■ Selected text:
***

I don't think Phoenix will solve his problem. 

He also needs to explain more about his problem before we can start to think 
about the problem. 


On Apr 25, 2013, at 4:54 PM, lars hofhansl <[email protected]> wrote:

> You might want to have a look at Phoenix 
> (https://github.com/forcedotcom/phoenix), which does that and more, and gives 
> a SQL/JDBC interface.
> 
> -- Lars
> 
> 
> 
> ________________________________
> From: Sudarshan Kadambi (BLOOMBERG/ 731 LEXIN) <[email protected]>
> To: [email protected] 
> Sent: Thursday, April 25, 2013 2:44 PM
> Subject: Coprocessors
> 
> 
> Folks:
> 
> This is my first post on the HBase user mailing list. 
> 
> I have the following scenario:
> I've a HBase table of upto a billion keys. I'm looking to support an 
> application where on some user action, I'd need to fetch multiple columns for 
> upto 250K keys and do some sort of aggregation on it. Fetching all that data 
> and doing the aggregation in my application takes about a minute.

***

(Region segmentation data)
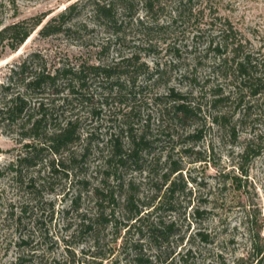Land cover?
<instances>
[{"label": "rangeland", "instance_id": "rangeland-1", "mask_svg": "<svg viewBox=\"0 0 264 264\" xmlns=\"http://www.w3.org/2000/svg\"><path fill=\"white\" fill-rule=\"evenodd\" d=\"M80 1L69 29L42 35L37 28L17 50L0 56V85L33 53L41 56L34 64L48 69L63 62L120 64L110 82L89 77L88 99L66 112L81 119L82 137L69 148L77 161H66L67 151L65 165L51 171L47 163L56 155L45 151L36 166L16 172L10 165L26 140L17 126L0 125V264H264V0H214L199 23L172 24L168 12L153 20L140 11V25L122 14L115 27L93 17L90 0ZM16 2L18 18H25L58 13L71 0ZM0 18L14 19L7 1ZM228 27L253 65L262 63L252 68L253 81L244 83L219 66L208 47ZM135 55L148 73L136 60L133 67L125 62ZM119 79L128 81L121 97L116 89L111 93ZM256 82L258 94L252 92ZM172 93L199 107L193 118H174ZM126 123L144 127L149 146L143 169L120 167L115 178L104 160L111 137L127 144ZM247 147L252 152L244 156ZM175 166L180 169L172 172ZM98 187L113 188L116 201L97 196ZM132 192L146 223L174 222L168 239L151 235L147 226L140 232L126 219L124 197ZM101 204L106 213L113 210L116 225L101 222L95 232L82 231L83 218L96 215Z\"/></svg>", "mask_w": 264, "mask_h": 264}, {"label": "trees", "instance_id": "trees-1", "mask_svg": "<svg viewBox=\"0 0 264 264\" xmlns=\"http://www.w3.org/2000/svg\"><path fill=\"white\" fill-rule=\"evenodd\" d=\"M6 1L13 8L14 19L7 23L5 19L0 18V56L7 49L17 50L37 28L42 35H50L69 29L67 24L78 14L81 8L80 0H71L58 13L53 14L54 12L50 9L30 17L18 18L20 9L16 0H0V6H5ZM90 3L93 17L108 27L117 26L122 14L137 19L142 25L143 20L139 17L140 11H144V16L151 17L153 20H157L159 14L168 12V22L172 24L179 22L199 23L208 16V11L210 15V11L216 5L214 0H90ZM149 24L152 25L151 21ZM145 28L147 31L152 29L151 26H145ZM219 37H221L220 41L213 40L208 43V47L212 48L216 55L217 61L215 62L221 67L230 68L233 74L240 77L244 83L253 81L255 79L252 76V68L255 66L253 65L254 58L246 50V46L238 37L237 32L233 27H228ZM39 56V54L33 53L31 56L20 60L10 69L8 84L0 85L3 92L0 98V125L7 128L8 126H17L21 140H26L23 143L22 152L16 161H12L10 165L16 172L24 164L36 166L40 160H43L45 151L56 155L47 163L51 171L57 170L58 166H64L65 160L69 162L78 160V153L69 148L82 137L81 119L74 112L70 115H67L66 112L73 110L71 106L83 103L88 99L84 97V89L89 77H101L110 82L109 80L117 74L120 65L119 63L82 62L72 64L63 62L62 65L48 69L46 65L37 66L34 64ZM134 60L138 63L139 57L137 55L129 57L125 59V62L133 67L135 65ZM259 64L262 65V63ZM145 66L144 63H138V69L148 73V68ZM126 82L128 81L120 82L119 79L115 84L113 81L115 86L111 88V93L116 89L115 96H123ZM259 87L260 82H256L252 92L258 94ZM15 88L17 89L15 90ZM175 95V93L171 94L174 99H172L173 103L170 104L174 118L183 122L193 118L196 114V108L199 107L185 101L183 95L177 94V97ZM154 103L158 104L159 107L161 106V94L155 97ZM126 131L128 132L127 144L119 136L116 139L111 137L109 152L104 160L109 168L114 167L116 170H113L115 178H119L116 172L120 167L136 166L139 170L144 168L141 167L142 153L149 146L146 130L144 127L138 129L130 123H126ZM250 150L252 148L247 147L243 155H250L252 152ZM67 151L69 152L65 159L63 157L65 155L62 154ZM86 152L87 150H84L81 156H85ZM253 152V156L259 154V151ZM58 155L61 158H57ZM179 169V166H175L172 172H177ZM173 184L175 187L176 182ZM130 185L133 186L131 181ZM95 193L103 200L109 198L112 202L116 201L113 188L103 187L100 189L98 187ZM137 201L139 200L134 192L124 197L128 212L126 219L134 221L132 225L138 226L137 229L140 232L144 226H147L151 235L157 234L163 239H168L174 232V222L166 224L160 220L146 223V218H142L144 206L137 204ZM160 203L162 206L163 202ZM198 211L197 209L194 213ZM113 215V210L111 213H106L103 204H101L100 211L96 215L91 218H83L81 230L95 232L101 222L116 225Z\"/></svg>", "mask_w": 264, "mask_h": 264}]
</instances>
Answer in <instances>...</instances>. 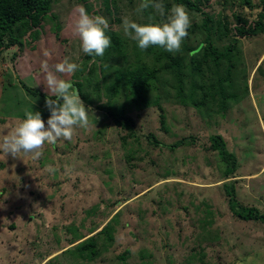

***

Write what comes next in the HBase mailing list thread, starting right after its final sentence. The region segmentation data is separate material, unrelated to the HBase mailing list thread.

> 
> I'm looking to co-locate the aggregation logic with the region servers to
> a. Distribute the aggregation
> b. Avoid having to fetch large amounts of data over the network (this could 
> potentially be cross-datacenter)
> 
> Neither observers nor aggregation endpoints work for this use case. Observers 
> don't return data back to the client while aggregation endpoints work in the 
> context of scans not a multi-get (Are these correct assumptions?).
> 
> I'm looking to write a service that runs alongside the region servers and 
> acts a proxy b/w my application and the region servers. 
> 
> I plan to use the logic in HBase client's HConnectionManager, to segment my 
> request of 1M rowkeys into sub-requests per region-server. These are sent 
> over to the proxy which fetches the data from the region server, aggregates 
> locally and sends data back. Does this sound reasonable or even a useful 
> thing to pursue?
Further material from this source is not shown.